One of the protesters in Kentucky involved in hanging an effigy of Gov. Andy Beshear was fired from his job, his employer announced, as Beshear condemned the protesters as “evil.”
The unnamed employee at Neil Huffman Auto Group was let go for allegedly being part of the group that bypassed barriers on Sunday to go to the governor’s mansion near the Kentucky State Capitol.
“The Neil Huffman Auto Group does not condone threats of violence in any form, whether they be a call to action or an implied threat,” Shannon Huffman, the company’s human resources manager, said in a statement.
“Following an internal investigation on this matter, the employee was terminated. There is no place for hate or intolerance at any of our dealerships.”
Beshear, a first-term Democrat, said at a press conference Tuesday that he and his wife don’t regret moving their family full-time to the governor’s mansion while describing the protesters as bullies.

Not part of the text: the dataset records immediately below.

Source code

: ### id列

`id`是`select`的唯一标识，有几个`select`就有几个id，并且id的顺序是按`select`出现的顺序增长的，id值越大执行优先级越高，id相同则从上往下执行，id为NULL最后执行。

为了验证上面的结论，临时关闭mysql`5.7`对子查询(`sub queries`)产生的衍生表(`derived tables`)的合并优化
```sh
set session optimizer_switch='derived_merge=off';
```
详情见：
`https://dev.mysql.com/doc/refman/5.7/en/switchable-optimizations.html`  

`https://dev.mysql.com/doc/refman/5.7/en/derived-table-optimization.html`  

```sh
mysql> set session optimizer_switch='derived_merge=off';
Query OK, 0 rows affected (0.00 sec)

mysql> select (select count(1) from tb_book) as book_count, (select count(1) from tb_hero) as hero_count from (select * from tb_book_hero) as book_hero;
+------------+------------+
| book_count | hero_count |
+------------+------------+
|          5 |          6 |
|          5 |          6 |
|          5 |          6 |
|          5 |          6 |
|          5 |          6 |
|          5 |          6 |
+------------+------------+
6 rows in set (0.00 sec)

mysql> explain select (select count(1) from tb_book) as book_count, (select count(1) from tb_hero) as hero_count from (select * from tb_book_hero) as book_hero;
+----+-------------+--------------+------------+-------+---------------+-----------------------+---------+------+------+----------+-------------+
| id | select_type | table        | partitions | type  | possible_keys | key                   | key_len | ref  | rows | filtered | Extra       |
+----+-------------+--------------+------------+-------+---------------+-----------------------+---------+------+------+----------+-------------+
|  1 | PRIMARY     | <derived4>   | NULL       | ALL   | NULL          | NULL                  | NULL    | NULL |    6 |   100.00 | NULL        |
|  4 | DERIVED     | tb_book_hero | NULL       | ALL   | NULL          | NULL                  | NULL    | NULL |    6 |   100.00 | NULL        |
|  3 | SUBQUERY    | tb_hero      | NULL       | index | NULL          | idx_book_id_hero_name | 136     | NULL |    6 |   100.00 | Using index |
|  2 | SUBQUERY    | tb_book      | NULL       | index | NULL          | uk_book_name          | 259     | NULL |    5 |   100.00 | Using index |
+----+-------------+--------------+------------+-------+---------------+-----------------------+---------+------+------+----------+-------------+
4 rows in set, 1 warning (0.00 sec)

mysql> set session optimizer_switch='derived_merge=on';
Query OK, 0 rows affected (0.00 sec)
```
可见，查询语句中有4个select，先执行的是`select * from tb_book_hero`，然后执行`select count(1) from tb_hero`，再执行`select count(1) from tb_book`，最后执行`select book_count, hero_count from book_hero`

“While I thought, and I knew, that kids from time to time would probably be mean to them just because of who their dad was, I did not consider that they might be bullied or heckled by grown adults. And then Sunday happened,” he said.
Protesters assembled on the mansion’s front porch, “a windowpane away” from where Beshear’s children play, and heckled and chanted, the governor recounted. They soon went to a nearby area and hung a dummy with his face on it and the words “sic semper tyrannis” attached to the torso. John Wilkes Booth, who assassinated President Abraham Lincoln, is said to have uttered the phrase, which means “thus always to tyrants.”
Calling what happened “a celebration of assassination on our capitol grounds,” Beshear said the group “is trying to bully everyone else into doing what they want us to do” but vowed not to give into fear, be bullied, or “bow to terror.”
A number of officials condemned what happened, including Senate Majority Leader Mitch McConnell (R-Ky.).
“I condemn it wholeheartedly,” Republican Secretary of State Michael Adams said in a statement. “The words of John Wilkes Booth have no place in the Party of Lincoln.”
Kentucky House Democratic leaders said that carrying out the action near where the governor’s family lives “is an act that reeks of hate and intimidation and does nothing but undermine our leading work to battle this deadly disease and restore our economy safely.”
Protesters have gathered at state capitols across the country to protest harsh restrictions imposed to try to slow the spread of the CCP (Chinese Communist Party) virus.
Beshear has allowed some businesses to reopen or welcome customers back inside, including retailers and restaurants.
Movie theaters, gyms, campgrounds, and child care facilities are slated to be allowed to reopen next month. Bars are scheduled to remain closed until July 1.